A focused audit of a site under 500 pages typically takes two to four hours using a crawl tool and Search Console. Larger sites, those with complex URL structures, or sites with significant JavaScript rendering take longer. The remediation work after the audit usually takes more time than the audit itself — plan for it.
Fixing crawl-blocking errors and noindex tags on intended ranking pages can produce visible results within a few weeks as Google recrawls and reindexes the affected URLs. Core Web Vitals improvements and structured data additions typically take longer to show measurable ranking impact — usually one to two crawl cycles after the fix is deployed.
At minimum: quarterly for active sites, and immediately after any major change — CMS migration, site redesign, new hosting, or large plugin or theme updates. These changes routinely introduce technical regressions. Automated monitoring tools can surface crawl errors and indexation drops between full audits.

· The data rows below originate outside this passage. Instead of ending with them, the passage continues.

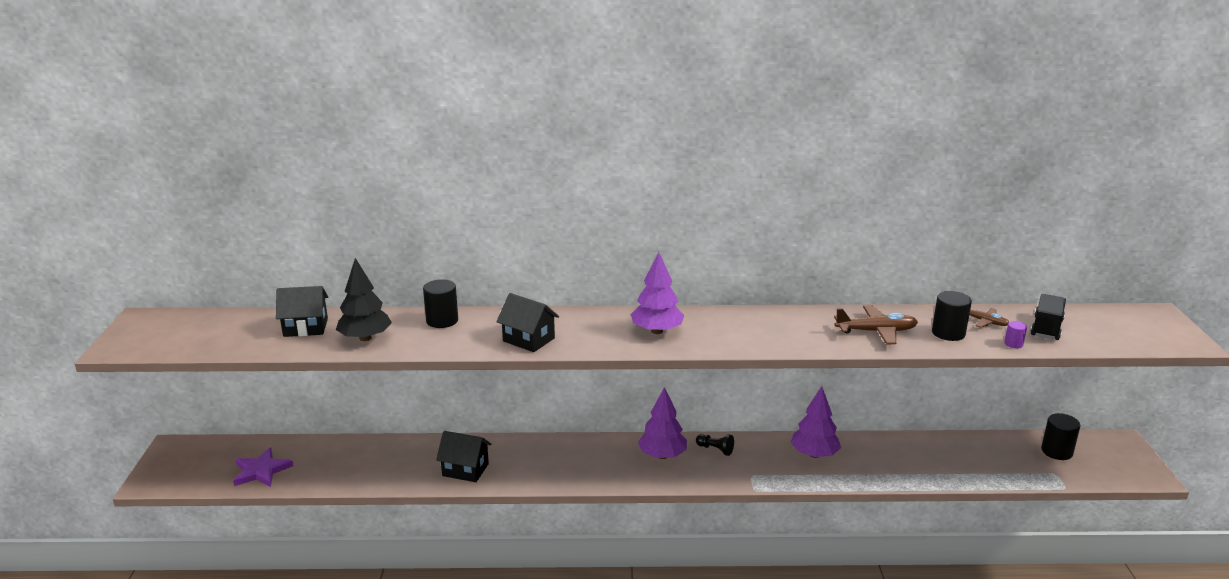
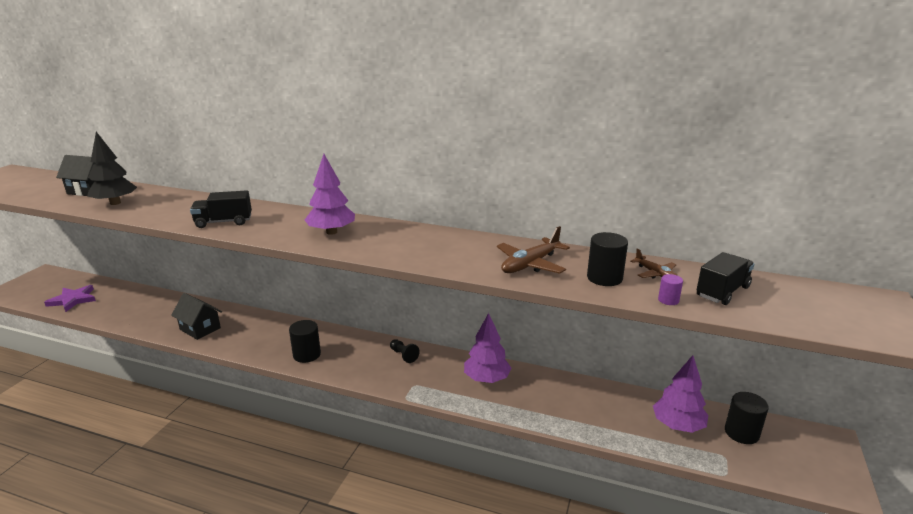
camera: 20 degrees right, 0 degrees up
(442, 321) = (183, 200): black cylinder -> black cylinder (307, 355)
(528, 340) = (224, 222): black house -> black truck
(662, 455) = (355, 351): purple tree -> purple tree (678, 425)
(876, 331) = (530, 264): brown plane -> brown plane turned 120 degrees clockwise

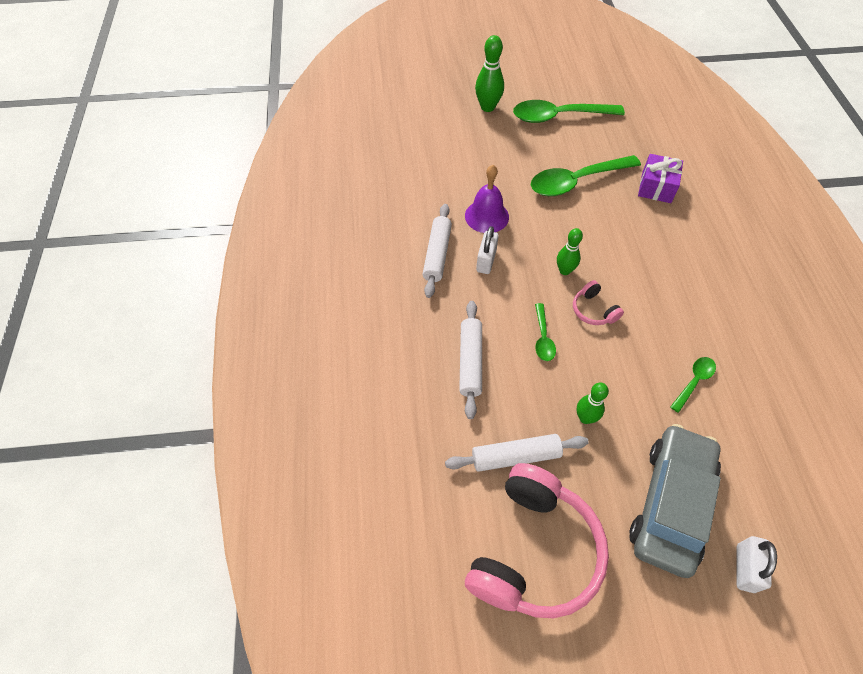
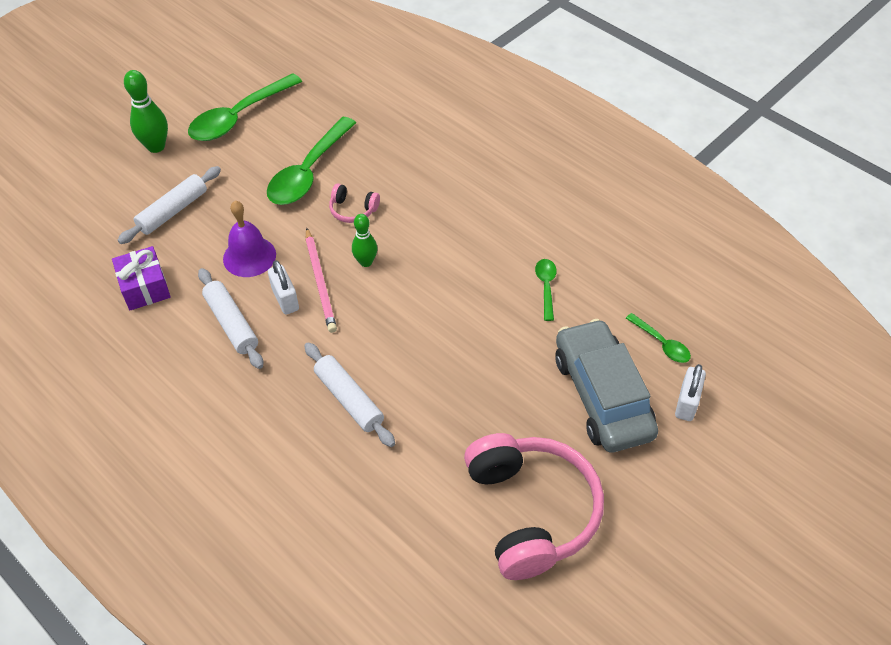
camera: 40 degrees left, 5 degrees down
(515, 456) = (455, 449): white rolling pin -> white rolling pin (173, 211)
(520, 264) = (320, 282): none -> pink pencil
(543, 338) = (396, 334): green spoon -> green spoon (661, 343)
(585, 418) = (486, 376): green bowling pin -> none
(593, 310) = (419, 281): pink headphones -> pink headphones (353, 210)
(656, 187) = (386, 135): purple gift -> purple gift (145, 287)
(745, 568) = (687, 403): white padlock -> white padlock turned 45 degrees clockwise

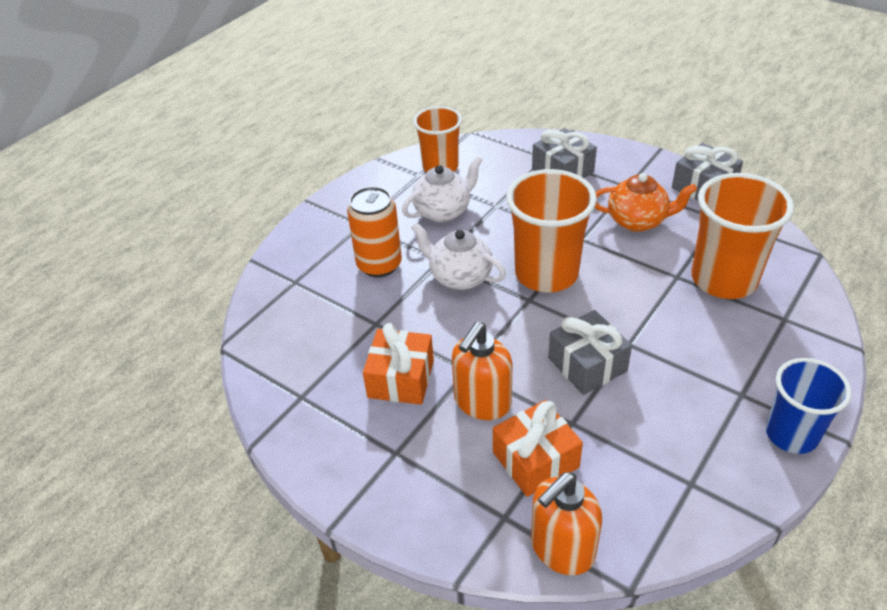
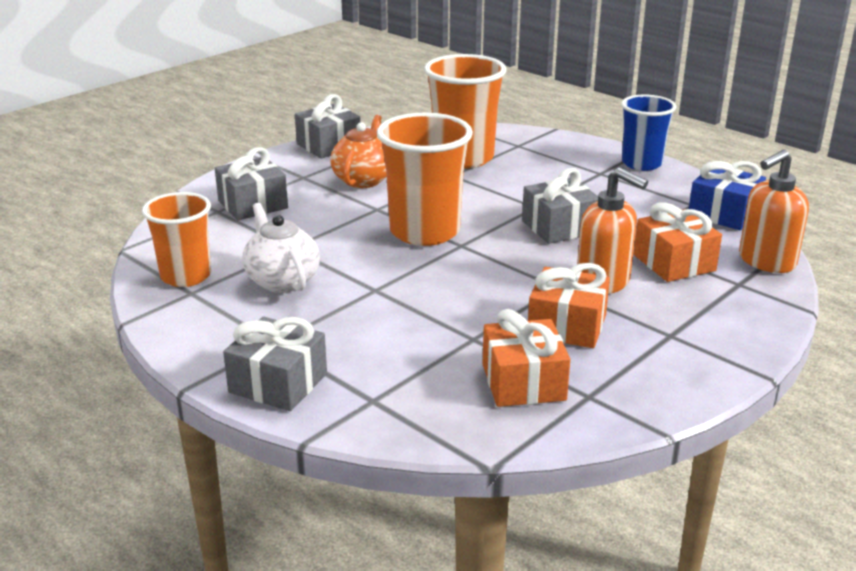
camera: 85 degrees left, 15 degrees down
(312, 236) = (278, 383): none -> grey gift
(317, 357) = (523, 382): none -> orange gift
(379, 265) = (366, 331): orange can -> none
(459, 277) = (411, 279): white teapot -> none
(561, 548) = (766, 261): orange soap dispenser -> orange soap dispenser turned 90 degrees clockwise
(676, 515) = (723, 213): none -> blue gift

Most checks on this list are possible with free tools: Google Search Console covers indexation and crawl errors, PageSpeed Insights covers Core Web Vitals, and Google's Rich Results Test covers structured data. A dedicated crawl tool (paid or the free tier of several options) helps with site-wide crawlability analysis, redirect audits, and orphan page detection at scale.
Open Google Search Console's Coverage report. It shows you exactly which pages Google has tried to index, which it has excluded, and why. A misconfigured noindex tag or canonical error visible here can explain ranking drops faster than any other single check — and the fix is often a one-line code change.